Correlation matrix (more variables)#
A correlation matrix must be positive definite. In the case of a correlation matrix of size 2, this is always the case.
For a correlation matrix, the requirement can be checked by assessing the principal minors. A correlation matrix is positive definite when all the minors are positive.
Let’s consider a correlation matrix with three variables. We can check if the matrix is positive definite by checking if the determinant of the matrix is positive. This is done with the following method:
[23]:
def get_determinant_3d(rho_hs_tp, rho_hs_h, rho_tp_h):
correlation_matrix = np.array([[1.0, rho_hs_tp, rho_hs_h], [rho_hs_tp, 1.0, rho_tp_h], [rho_hs_h, rho_tp_h, 1.0]])
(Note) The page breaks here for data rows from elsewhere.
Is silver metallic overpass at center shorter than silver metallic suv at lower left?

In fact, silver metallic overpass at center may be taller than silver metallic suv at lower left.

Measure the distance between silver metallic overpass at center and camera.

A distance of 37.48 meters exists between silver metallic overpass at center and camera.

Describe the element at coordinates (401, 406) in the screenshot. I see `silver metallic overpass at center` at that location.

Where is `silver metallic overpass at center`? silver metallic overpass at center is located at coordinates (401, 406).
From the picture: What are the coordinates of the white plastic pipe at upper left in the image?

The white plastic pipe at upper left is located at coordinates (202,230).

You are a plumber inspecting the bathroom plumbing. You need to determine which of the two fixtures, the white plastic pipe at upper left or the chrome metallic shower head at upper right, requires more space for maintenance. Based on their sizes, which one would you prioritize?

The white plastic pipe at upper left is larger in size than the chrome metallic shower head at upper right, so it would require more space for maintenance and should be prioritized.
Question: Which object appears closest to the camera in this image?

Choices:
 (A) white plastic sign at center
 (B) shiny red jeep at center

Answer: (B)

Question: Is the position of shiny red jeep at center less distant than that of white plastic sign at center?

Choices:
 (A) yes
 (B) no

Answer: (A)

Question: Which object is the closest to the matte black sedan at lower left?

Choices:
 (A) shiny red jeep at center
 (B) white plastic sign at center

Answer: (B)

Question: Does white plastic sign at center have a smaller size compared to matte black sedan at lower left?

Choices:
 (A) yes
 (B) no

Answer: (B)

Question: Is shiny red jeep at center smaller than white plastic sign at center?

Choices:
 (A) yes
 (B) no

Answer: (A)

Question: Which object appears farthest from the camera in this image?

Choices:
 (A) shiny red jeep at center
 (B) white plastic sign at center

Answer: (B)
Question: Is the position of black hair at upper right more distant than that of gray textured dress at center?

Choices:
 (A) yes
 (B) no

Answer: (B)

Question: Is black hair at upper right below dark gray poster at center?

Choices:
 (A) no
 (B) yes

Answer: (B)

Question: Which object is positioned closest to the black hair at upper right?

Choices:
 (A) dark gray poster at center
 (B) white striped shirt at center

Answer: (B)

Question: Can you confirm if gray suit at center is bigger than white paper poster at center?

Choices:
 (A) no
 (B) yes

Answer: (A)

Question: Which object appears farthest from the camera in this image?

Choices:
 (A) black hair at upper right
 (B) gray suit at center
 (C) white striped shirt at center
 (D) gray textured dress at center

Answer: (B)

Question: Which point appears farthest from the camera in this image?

det = np.linalg.det(correlation_matrix)
print(f'Determinant: {det}')
Let’s now consider a correlation matrix which we know is positive definite; the corresponding determinant is positive:
[24]:
project.correlation_matrix['h_s', 't_p'] = 0.8
project.correlation_matrix['h_s', 'h'] = 0.6
project.correlation_matrix['t_p', 'h'] = 0.7
get_determinant_3d(project.correlation_matrix['h_s', 't_p'],
project.correlation_matrix['h_s', 'h'],
project.correlation_matrix['t_p', 'h'])
project.validate()
Determinant: 0.1819999999999999
ok
Given this correlation matrix, we run the Monte Carlo simulations:
[25]:
project.run()
plt = project.result.get_plot_realizations('h_s', 't_p')
plt.show()
plt = project.result.get_plot_realizations('h_s', 'h')
plt.show()
plt = project.result.get_plot_realizations('t_p', 'h')
plt.show()
If a correlation matrix is not positive definite (the determinant is negative), an error message is printed indicating that the Cholesky decomposition is not possible:
[ ]:
project.correlation_matrix['h_s', 't_p'] = 0.9
project.correlation_matrix['h_s', 'h'] = 0.9
project.correlation_matrix['t_p', 'h'] = -0.9
get_determinant_3d(project.correlation_matrix['h_s', 't_p'],
project.correlation_matrix['h_s', 'h'],
project.correlation_matrix['t_p', 'h'])
project.validate()
Determinant: -2.8880000000000003
Error: Cholesky decomposition fails.